__PROVIDED MATERIAL__:
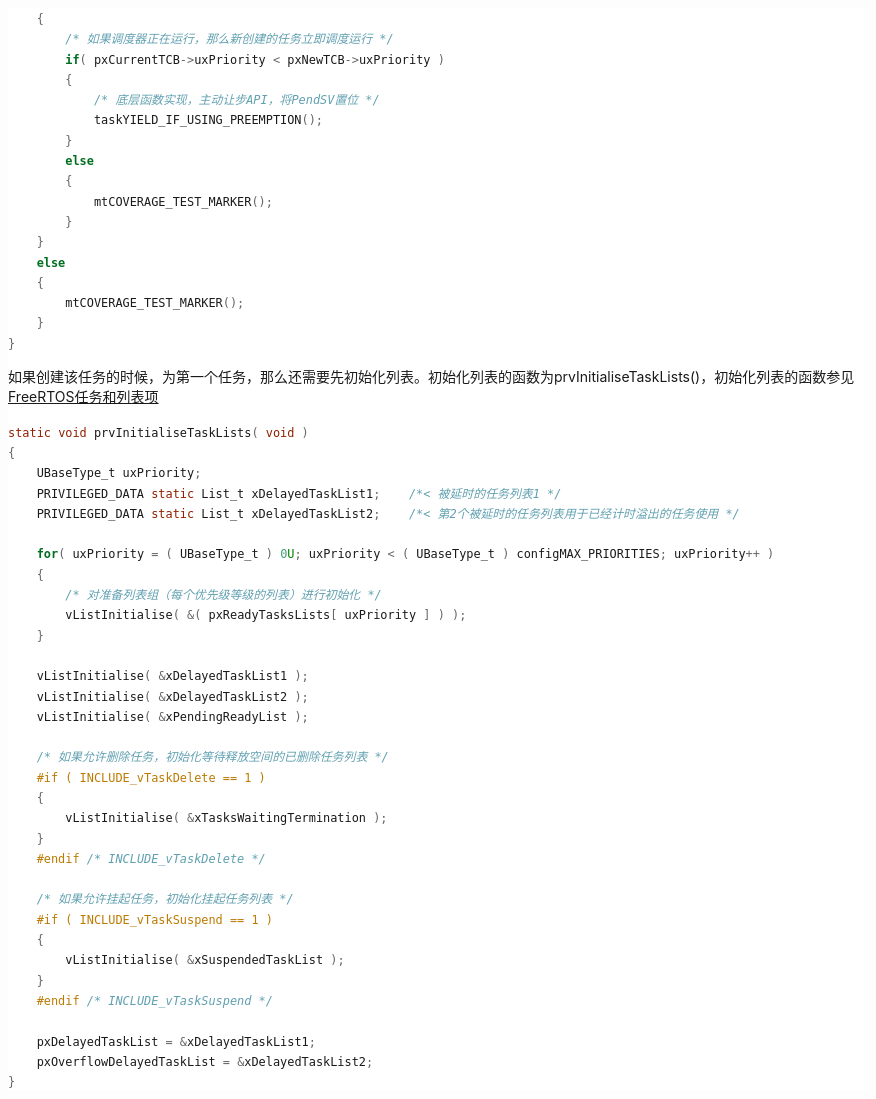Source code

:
 ```C
	{
		/* 如果调度器正在运行，那么新创建的任务立即调度运行 */
		if( pxCurrentTCB->uxPriority < pxNewTCB->uxPriority )
		{
			/* 底层函数实现，主动让步API，将PendSV置位 */
			taskYIELD_IF_USING_PREEMPTION();
		}
		else
		{
			mtCOVERAGE_TEST_MARKER();
		}
	}
	else
	{
		mtCOVERAGE_TEST_MARKER();
	}
}
```
[FreeRTOS任务和列表项]: ./FreeRTOS列表和列表项.md
如果创建该任务的时候，为第一个任务，那么还需要先初始化列表。初始化列表的函数为prvInitialiseTaskLists()，初始化列表的函数参见[FreeRTOS任务和列表项]

```C
static void prvInitialiseTaskLists( void )
{
	UBaseType_t uxPriority;
	PRIVILEGED_DATA static List_t xDelayedTaskList1;	/*< 被延时的任务列表1 */
	PRIVILEGED_DATA static List_t xDelayedTaskList2;	/*< 第2个被延时的任务列表用于已经计时溢出的任务使用 */

	for( uxPriority = ( UBaseType_t ) 0U; uxPriority < ( UBaseType_t ) configMAX_PRIORITIES; uxPriority++ )
	{
		/* 对准备列表组（每个优先级等级的列表）进行初始化 */
		vListInitialise( &( pxReadyTasksLists[ uxPriority ] ) );
	}

	vListInitialise( &xDelayedTaskList1 );
	vListInitialise( &xDelayedTaskList2 );
	vListInitialise( &xPendingReadyList );
	
	/* 如果允许删除任务，初始化等待释放空间的已删除任务列表 */
	#if ( INCLUDE_vTaskDelete == 1 )
	{
		vListInitialise( &xTasksWaitingTermination );
	}
	#endif /* INCLUDE_vTaskDelete */

	/* 如果允许挂起任务，初始化挂起任务列表 */
	#if ( INCLUDE_vTaskSuspend == 1 )
	{
		vListInitialise( &xSuspendedTaskList );
	}
	#endif /* INCLUDE_vTaskSuspend */

	pxDelayedTaskList = &xDelayedTaskList1;
	pxOverflowDelayedTaskList = &xDelayedTaskList2;
}
```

__YOUR ASSIGNMENT__: Produce the data again character for character, with the images left out.

__SOLUTION FOR THIS PROBLEM__:
Source code

:
 ```C
	{
		/* 如果调度器正在运行，那么新创建的任务立即调度运行 */
		if( pxCurrentTCB->uxPriority < pxNewTCB->uxPriority )
		{
			/* 底层函数实现，主动让步API，将PendSV置位 */
			taskYIELD_IF_USING_PREEMPTION();
		}
		else
		{
			mtCOVERAGE_TEST_MARKER();
		}
	}
	else
	{
		mtCOVERAGE_TEST_MARKER();
	}
}
```
[FreeRTOS任务和列表项]: ./FreeRTOS列表和列表项.md
如果创建该任务的时候，为第一个任务，那么还需要先初始化列表。初始化列表的函数为prvInitialiseTaskLists()，初始化列表的函数参见[FreeRTOS任务和列表项]

```C
static void prvInitialiseTaskLists( void )
{
	UBaseType_t uxPriority;
	PRIVILEGED_DATA static List_t xDelayedTaskList1;	/*< 被延时的任务列表1 */
	PRIVILEGED_DATA static List_t xDelayedTaskList2;	/*< 第2个被延时的任务列表用于已经计时溢出的任务使用 */

	for( uxPriority = ( UBaseType_t ) 0U; uxPriority < ( UBaseType_t ) configMAX_PRIORITIES; uxPriority++ )
	{
		/* 对准备列表组（每个优先级等级的列表）进行初始化 */
		vListInitialise( &( pxReadyTasksLists[ uxPriority ] ) );
	}

	vListInitialise( &xDelayedTaskList1 );
	vListInitialise( &xDelayedTaskList2 );
	vListInitialise( &xPendingReadyList );
	
	/* 如果允许删除任务，初始化等待释放空间的已删除任务列表 */
	#if ( INCLUDE_vTaskDelete == 1 )
	{
		vListInitialise( &xTasksWaitingTermination );
	}
	#endif /* INCLUDE_vTaskDelete */

	/* 如果允许挂起任务，初始化挂起任务列表 */
	#if ( INCLUDE_vTaskSuspend == 1 )
	{
		vListInitialise( &xSuspendedTaskList );
	}
	#endif /* INCLUDE_vTaskSuspend */

	pxDelayedTaskList = &xDelayedTaskList1;
	pxOverflowDelayedTaskList = &xDelayedTaskList2;
}
```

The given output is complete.